To investigate visual function in patients with CEP290 Leber congenital amaurosis (LCA-CEP290), using three full-field tests that can be performed by patients with poor fixation.
Six patients (age range, 9-39 years) with LCA-CEP290 participated in the study. Stimuli for all three tests (full-field stimulus test [FST], pupillometry, and light discomfort threshold [LDT] testing) were generated by the Diagnosys ColorDome ganzfeld, by using achromatic stimuli as well as long- and short-wavelength stimuli to target rod and cone photoreceptors with all three tests and, in the latter two tests, melanopsin photoreceptors.

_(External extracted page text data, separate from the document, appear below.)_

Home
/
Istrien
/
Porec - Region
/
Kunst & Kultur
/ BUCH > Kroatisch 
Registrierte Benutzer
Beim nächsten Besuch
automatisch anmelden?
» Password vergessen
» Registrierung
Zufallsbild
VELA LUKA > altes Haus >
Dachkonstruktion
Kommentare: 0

Dark-adapted FST thresholds in LCA-CEP290 patients were cone mediated and elevated between 4.8 and 6.2 log units above the normal achromatic threshold. The FST threshold was not measurable in one patient. The rod-mediated transient pupillary light reflex (PLR) was absent in all but the youngest patient, where unreliable responses precluded PLR quantification. Cone-mediated transient PLRs were subnormal in five patients, and absent in another. Sustained melanopsin-mediated PLRs were measurable in all patients. Full-field LDT thresholds were elevated compared to normal controls, and were lower for short-wavelengh than for long-wavelength stimuli.

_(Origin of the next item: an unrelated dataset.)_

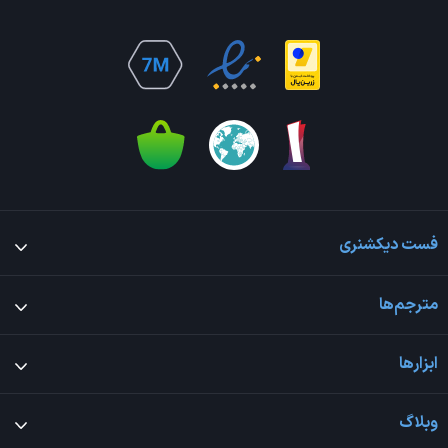
فست دیکشنری
مترجم‌ها
ابزارها
وبلاگ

The FST thresholds and transient PLRs were cone mediated in our cohort LCA-CEP290 patients. Rod-mediated PLRs were undetectable, whereas melanopsin-mediated sustained responses were detected in all patients, suggesting a relative preservation of inner-retina function. The LDT elevations for the patients are somewhat paradoxical, given their subjective perception of photoaversion. Relative aversion to short-wavelength light suggests influence from melanopsin on LDTs in these patients.

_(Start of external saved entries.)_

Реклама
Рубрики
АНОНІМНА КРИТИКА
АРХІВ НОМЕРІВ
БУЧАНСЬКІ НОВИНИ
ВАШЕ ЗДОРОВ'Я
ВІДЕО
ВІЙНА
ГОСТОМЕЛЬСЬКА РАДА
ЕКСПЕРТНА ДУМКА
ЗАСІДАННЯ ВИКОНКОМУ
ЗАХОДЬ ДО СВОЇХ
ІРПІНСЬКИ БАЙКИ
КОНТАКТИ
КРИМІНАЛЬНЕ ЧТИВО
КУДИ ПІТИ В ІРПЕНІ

使用三种可由注视不良患者进行的全视野测试,研究CEP290型莱伯先天性黑蒙(LCA - CEP290)患者的视觉功能。
六名LCA - CEP290患者(年龄范围9 - 39岁)参与了该研究。所有三种测试(全视野刺激测试[FST]、瞳孔测量和光不适阈值[LDT]测试)的刺激均由Diagnosys ColorDome全视野刺激器产生,使用消色差刺激以及长波长和短波长刺激,通过这三种测试针对视杆和视锥光感受器,并且在后两种测试中针对黑素视蛋白光感受器。
LCA - CEP290患者的暗适应FST阈值由视锥介导,比正常消色差阈值高4.8至6.2对数单位。一名患者的FST阈值无法测量。除最年轻的患者外,所有患者的视杆介导的瞬态瞳孔光反射(PLR)均缺失,该年轻患者的反应不可靠,无法进行PLR定量。五名患者的视锥介导的瞬态PLR低于正常水平,另一名患者则缺失。所有患者均可测量到持续的黑素视蛋白介导的PLR。与正常对照组相比,全视野LDT阈值升高,短波长刺激的LDT阈值低于长波长刺激。
在我们的LCA - CEP290患者队列中,FST阈值和瞬态PLR由视锥介导。视杆介导的PLR无法检测到,而所有患者均检测到黑素视蛋白介导的持续反应,提示视网膜内层功能相对保留。鉴于患者对光厌恶的主观感受,患者的LDT升高有些自相矛盾。对短波长光的相对厌恶表明黑素视蛋白对这些患者的LDT有影响。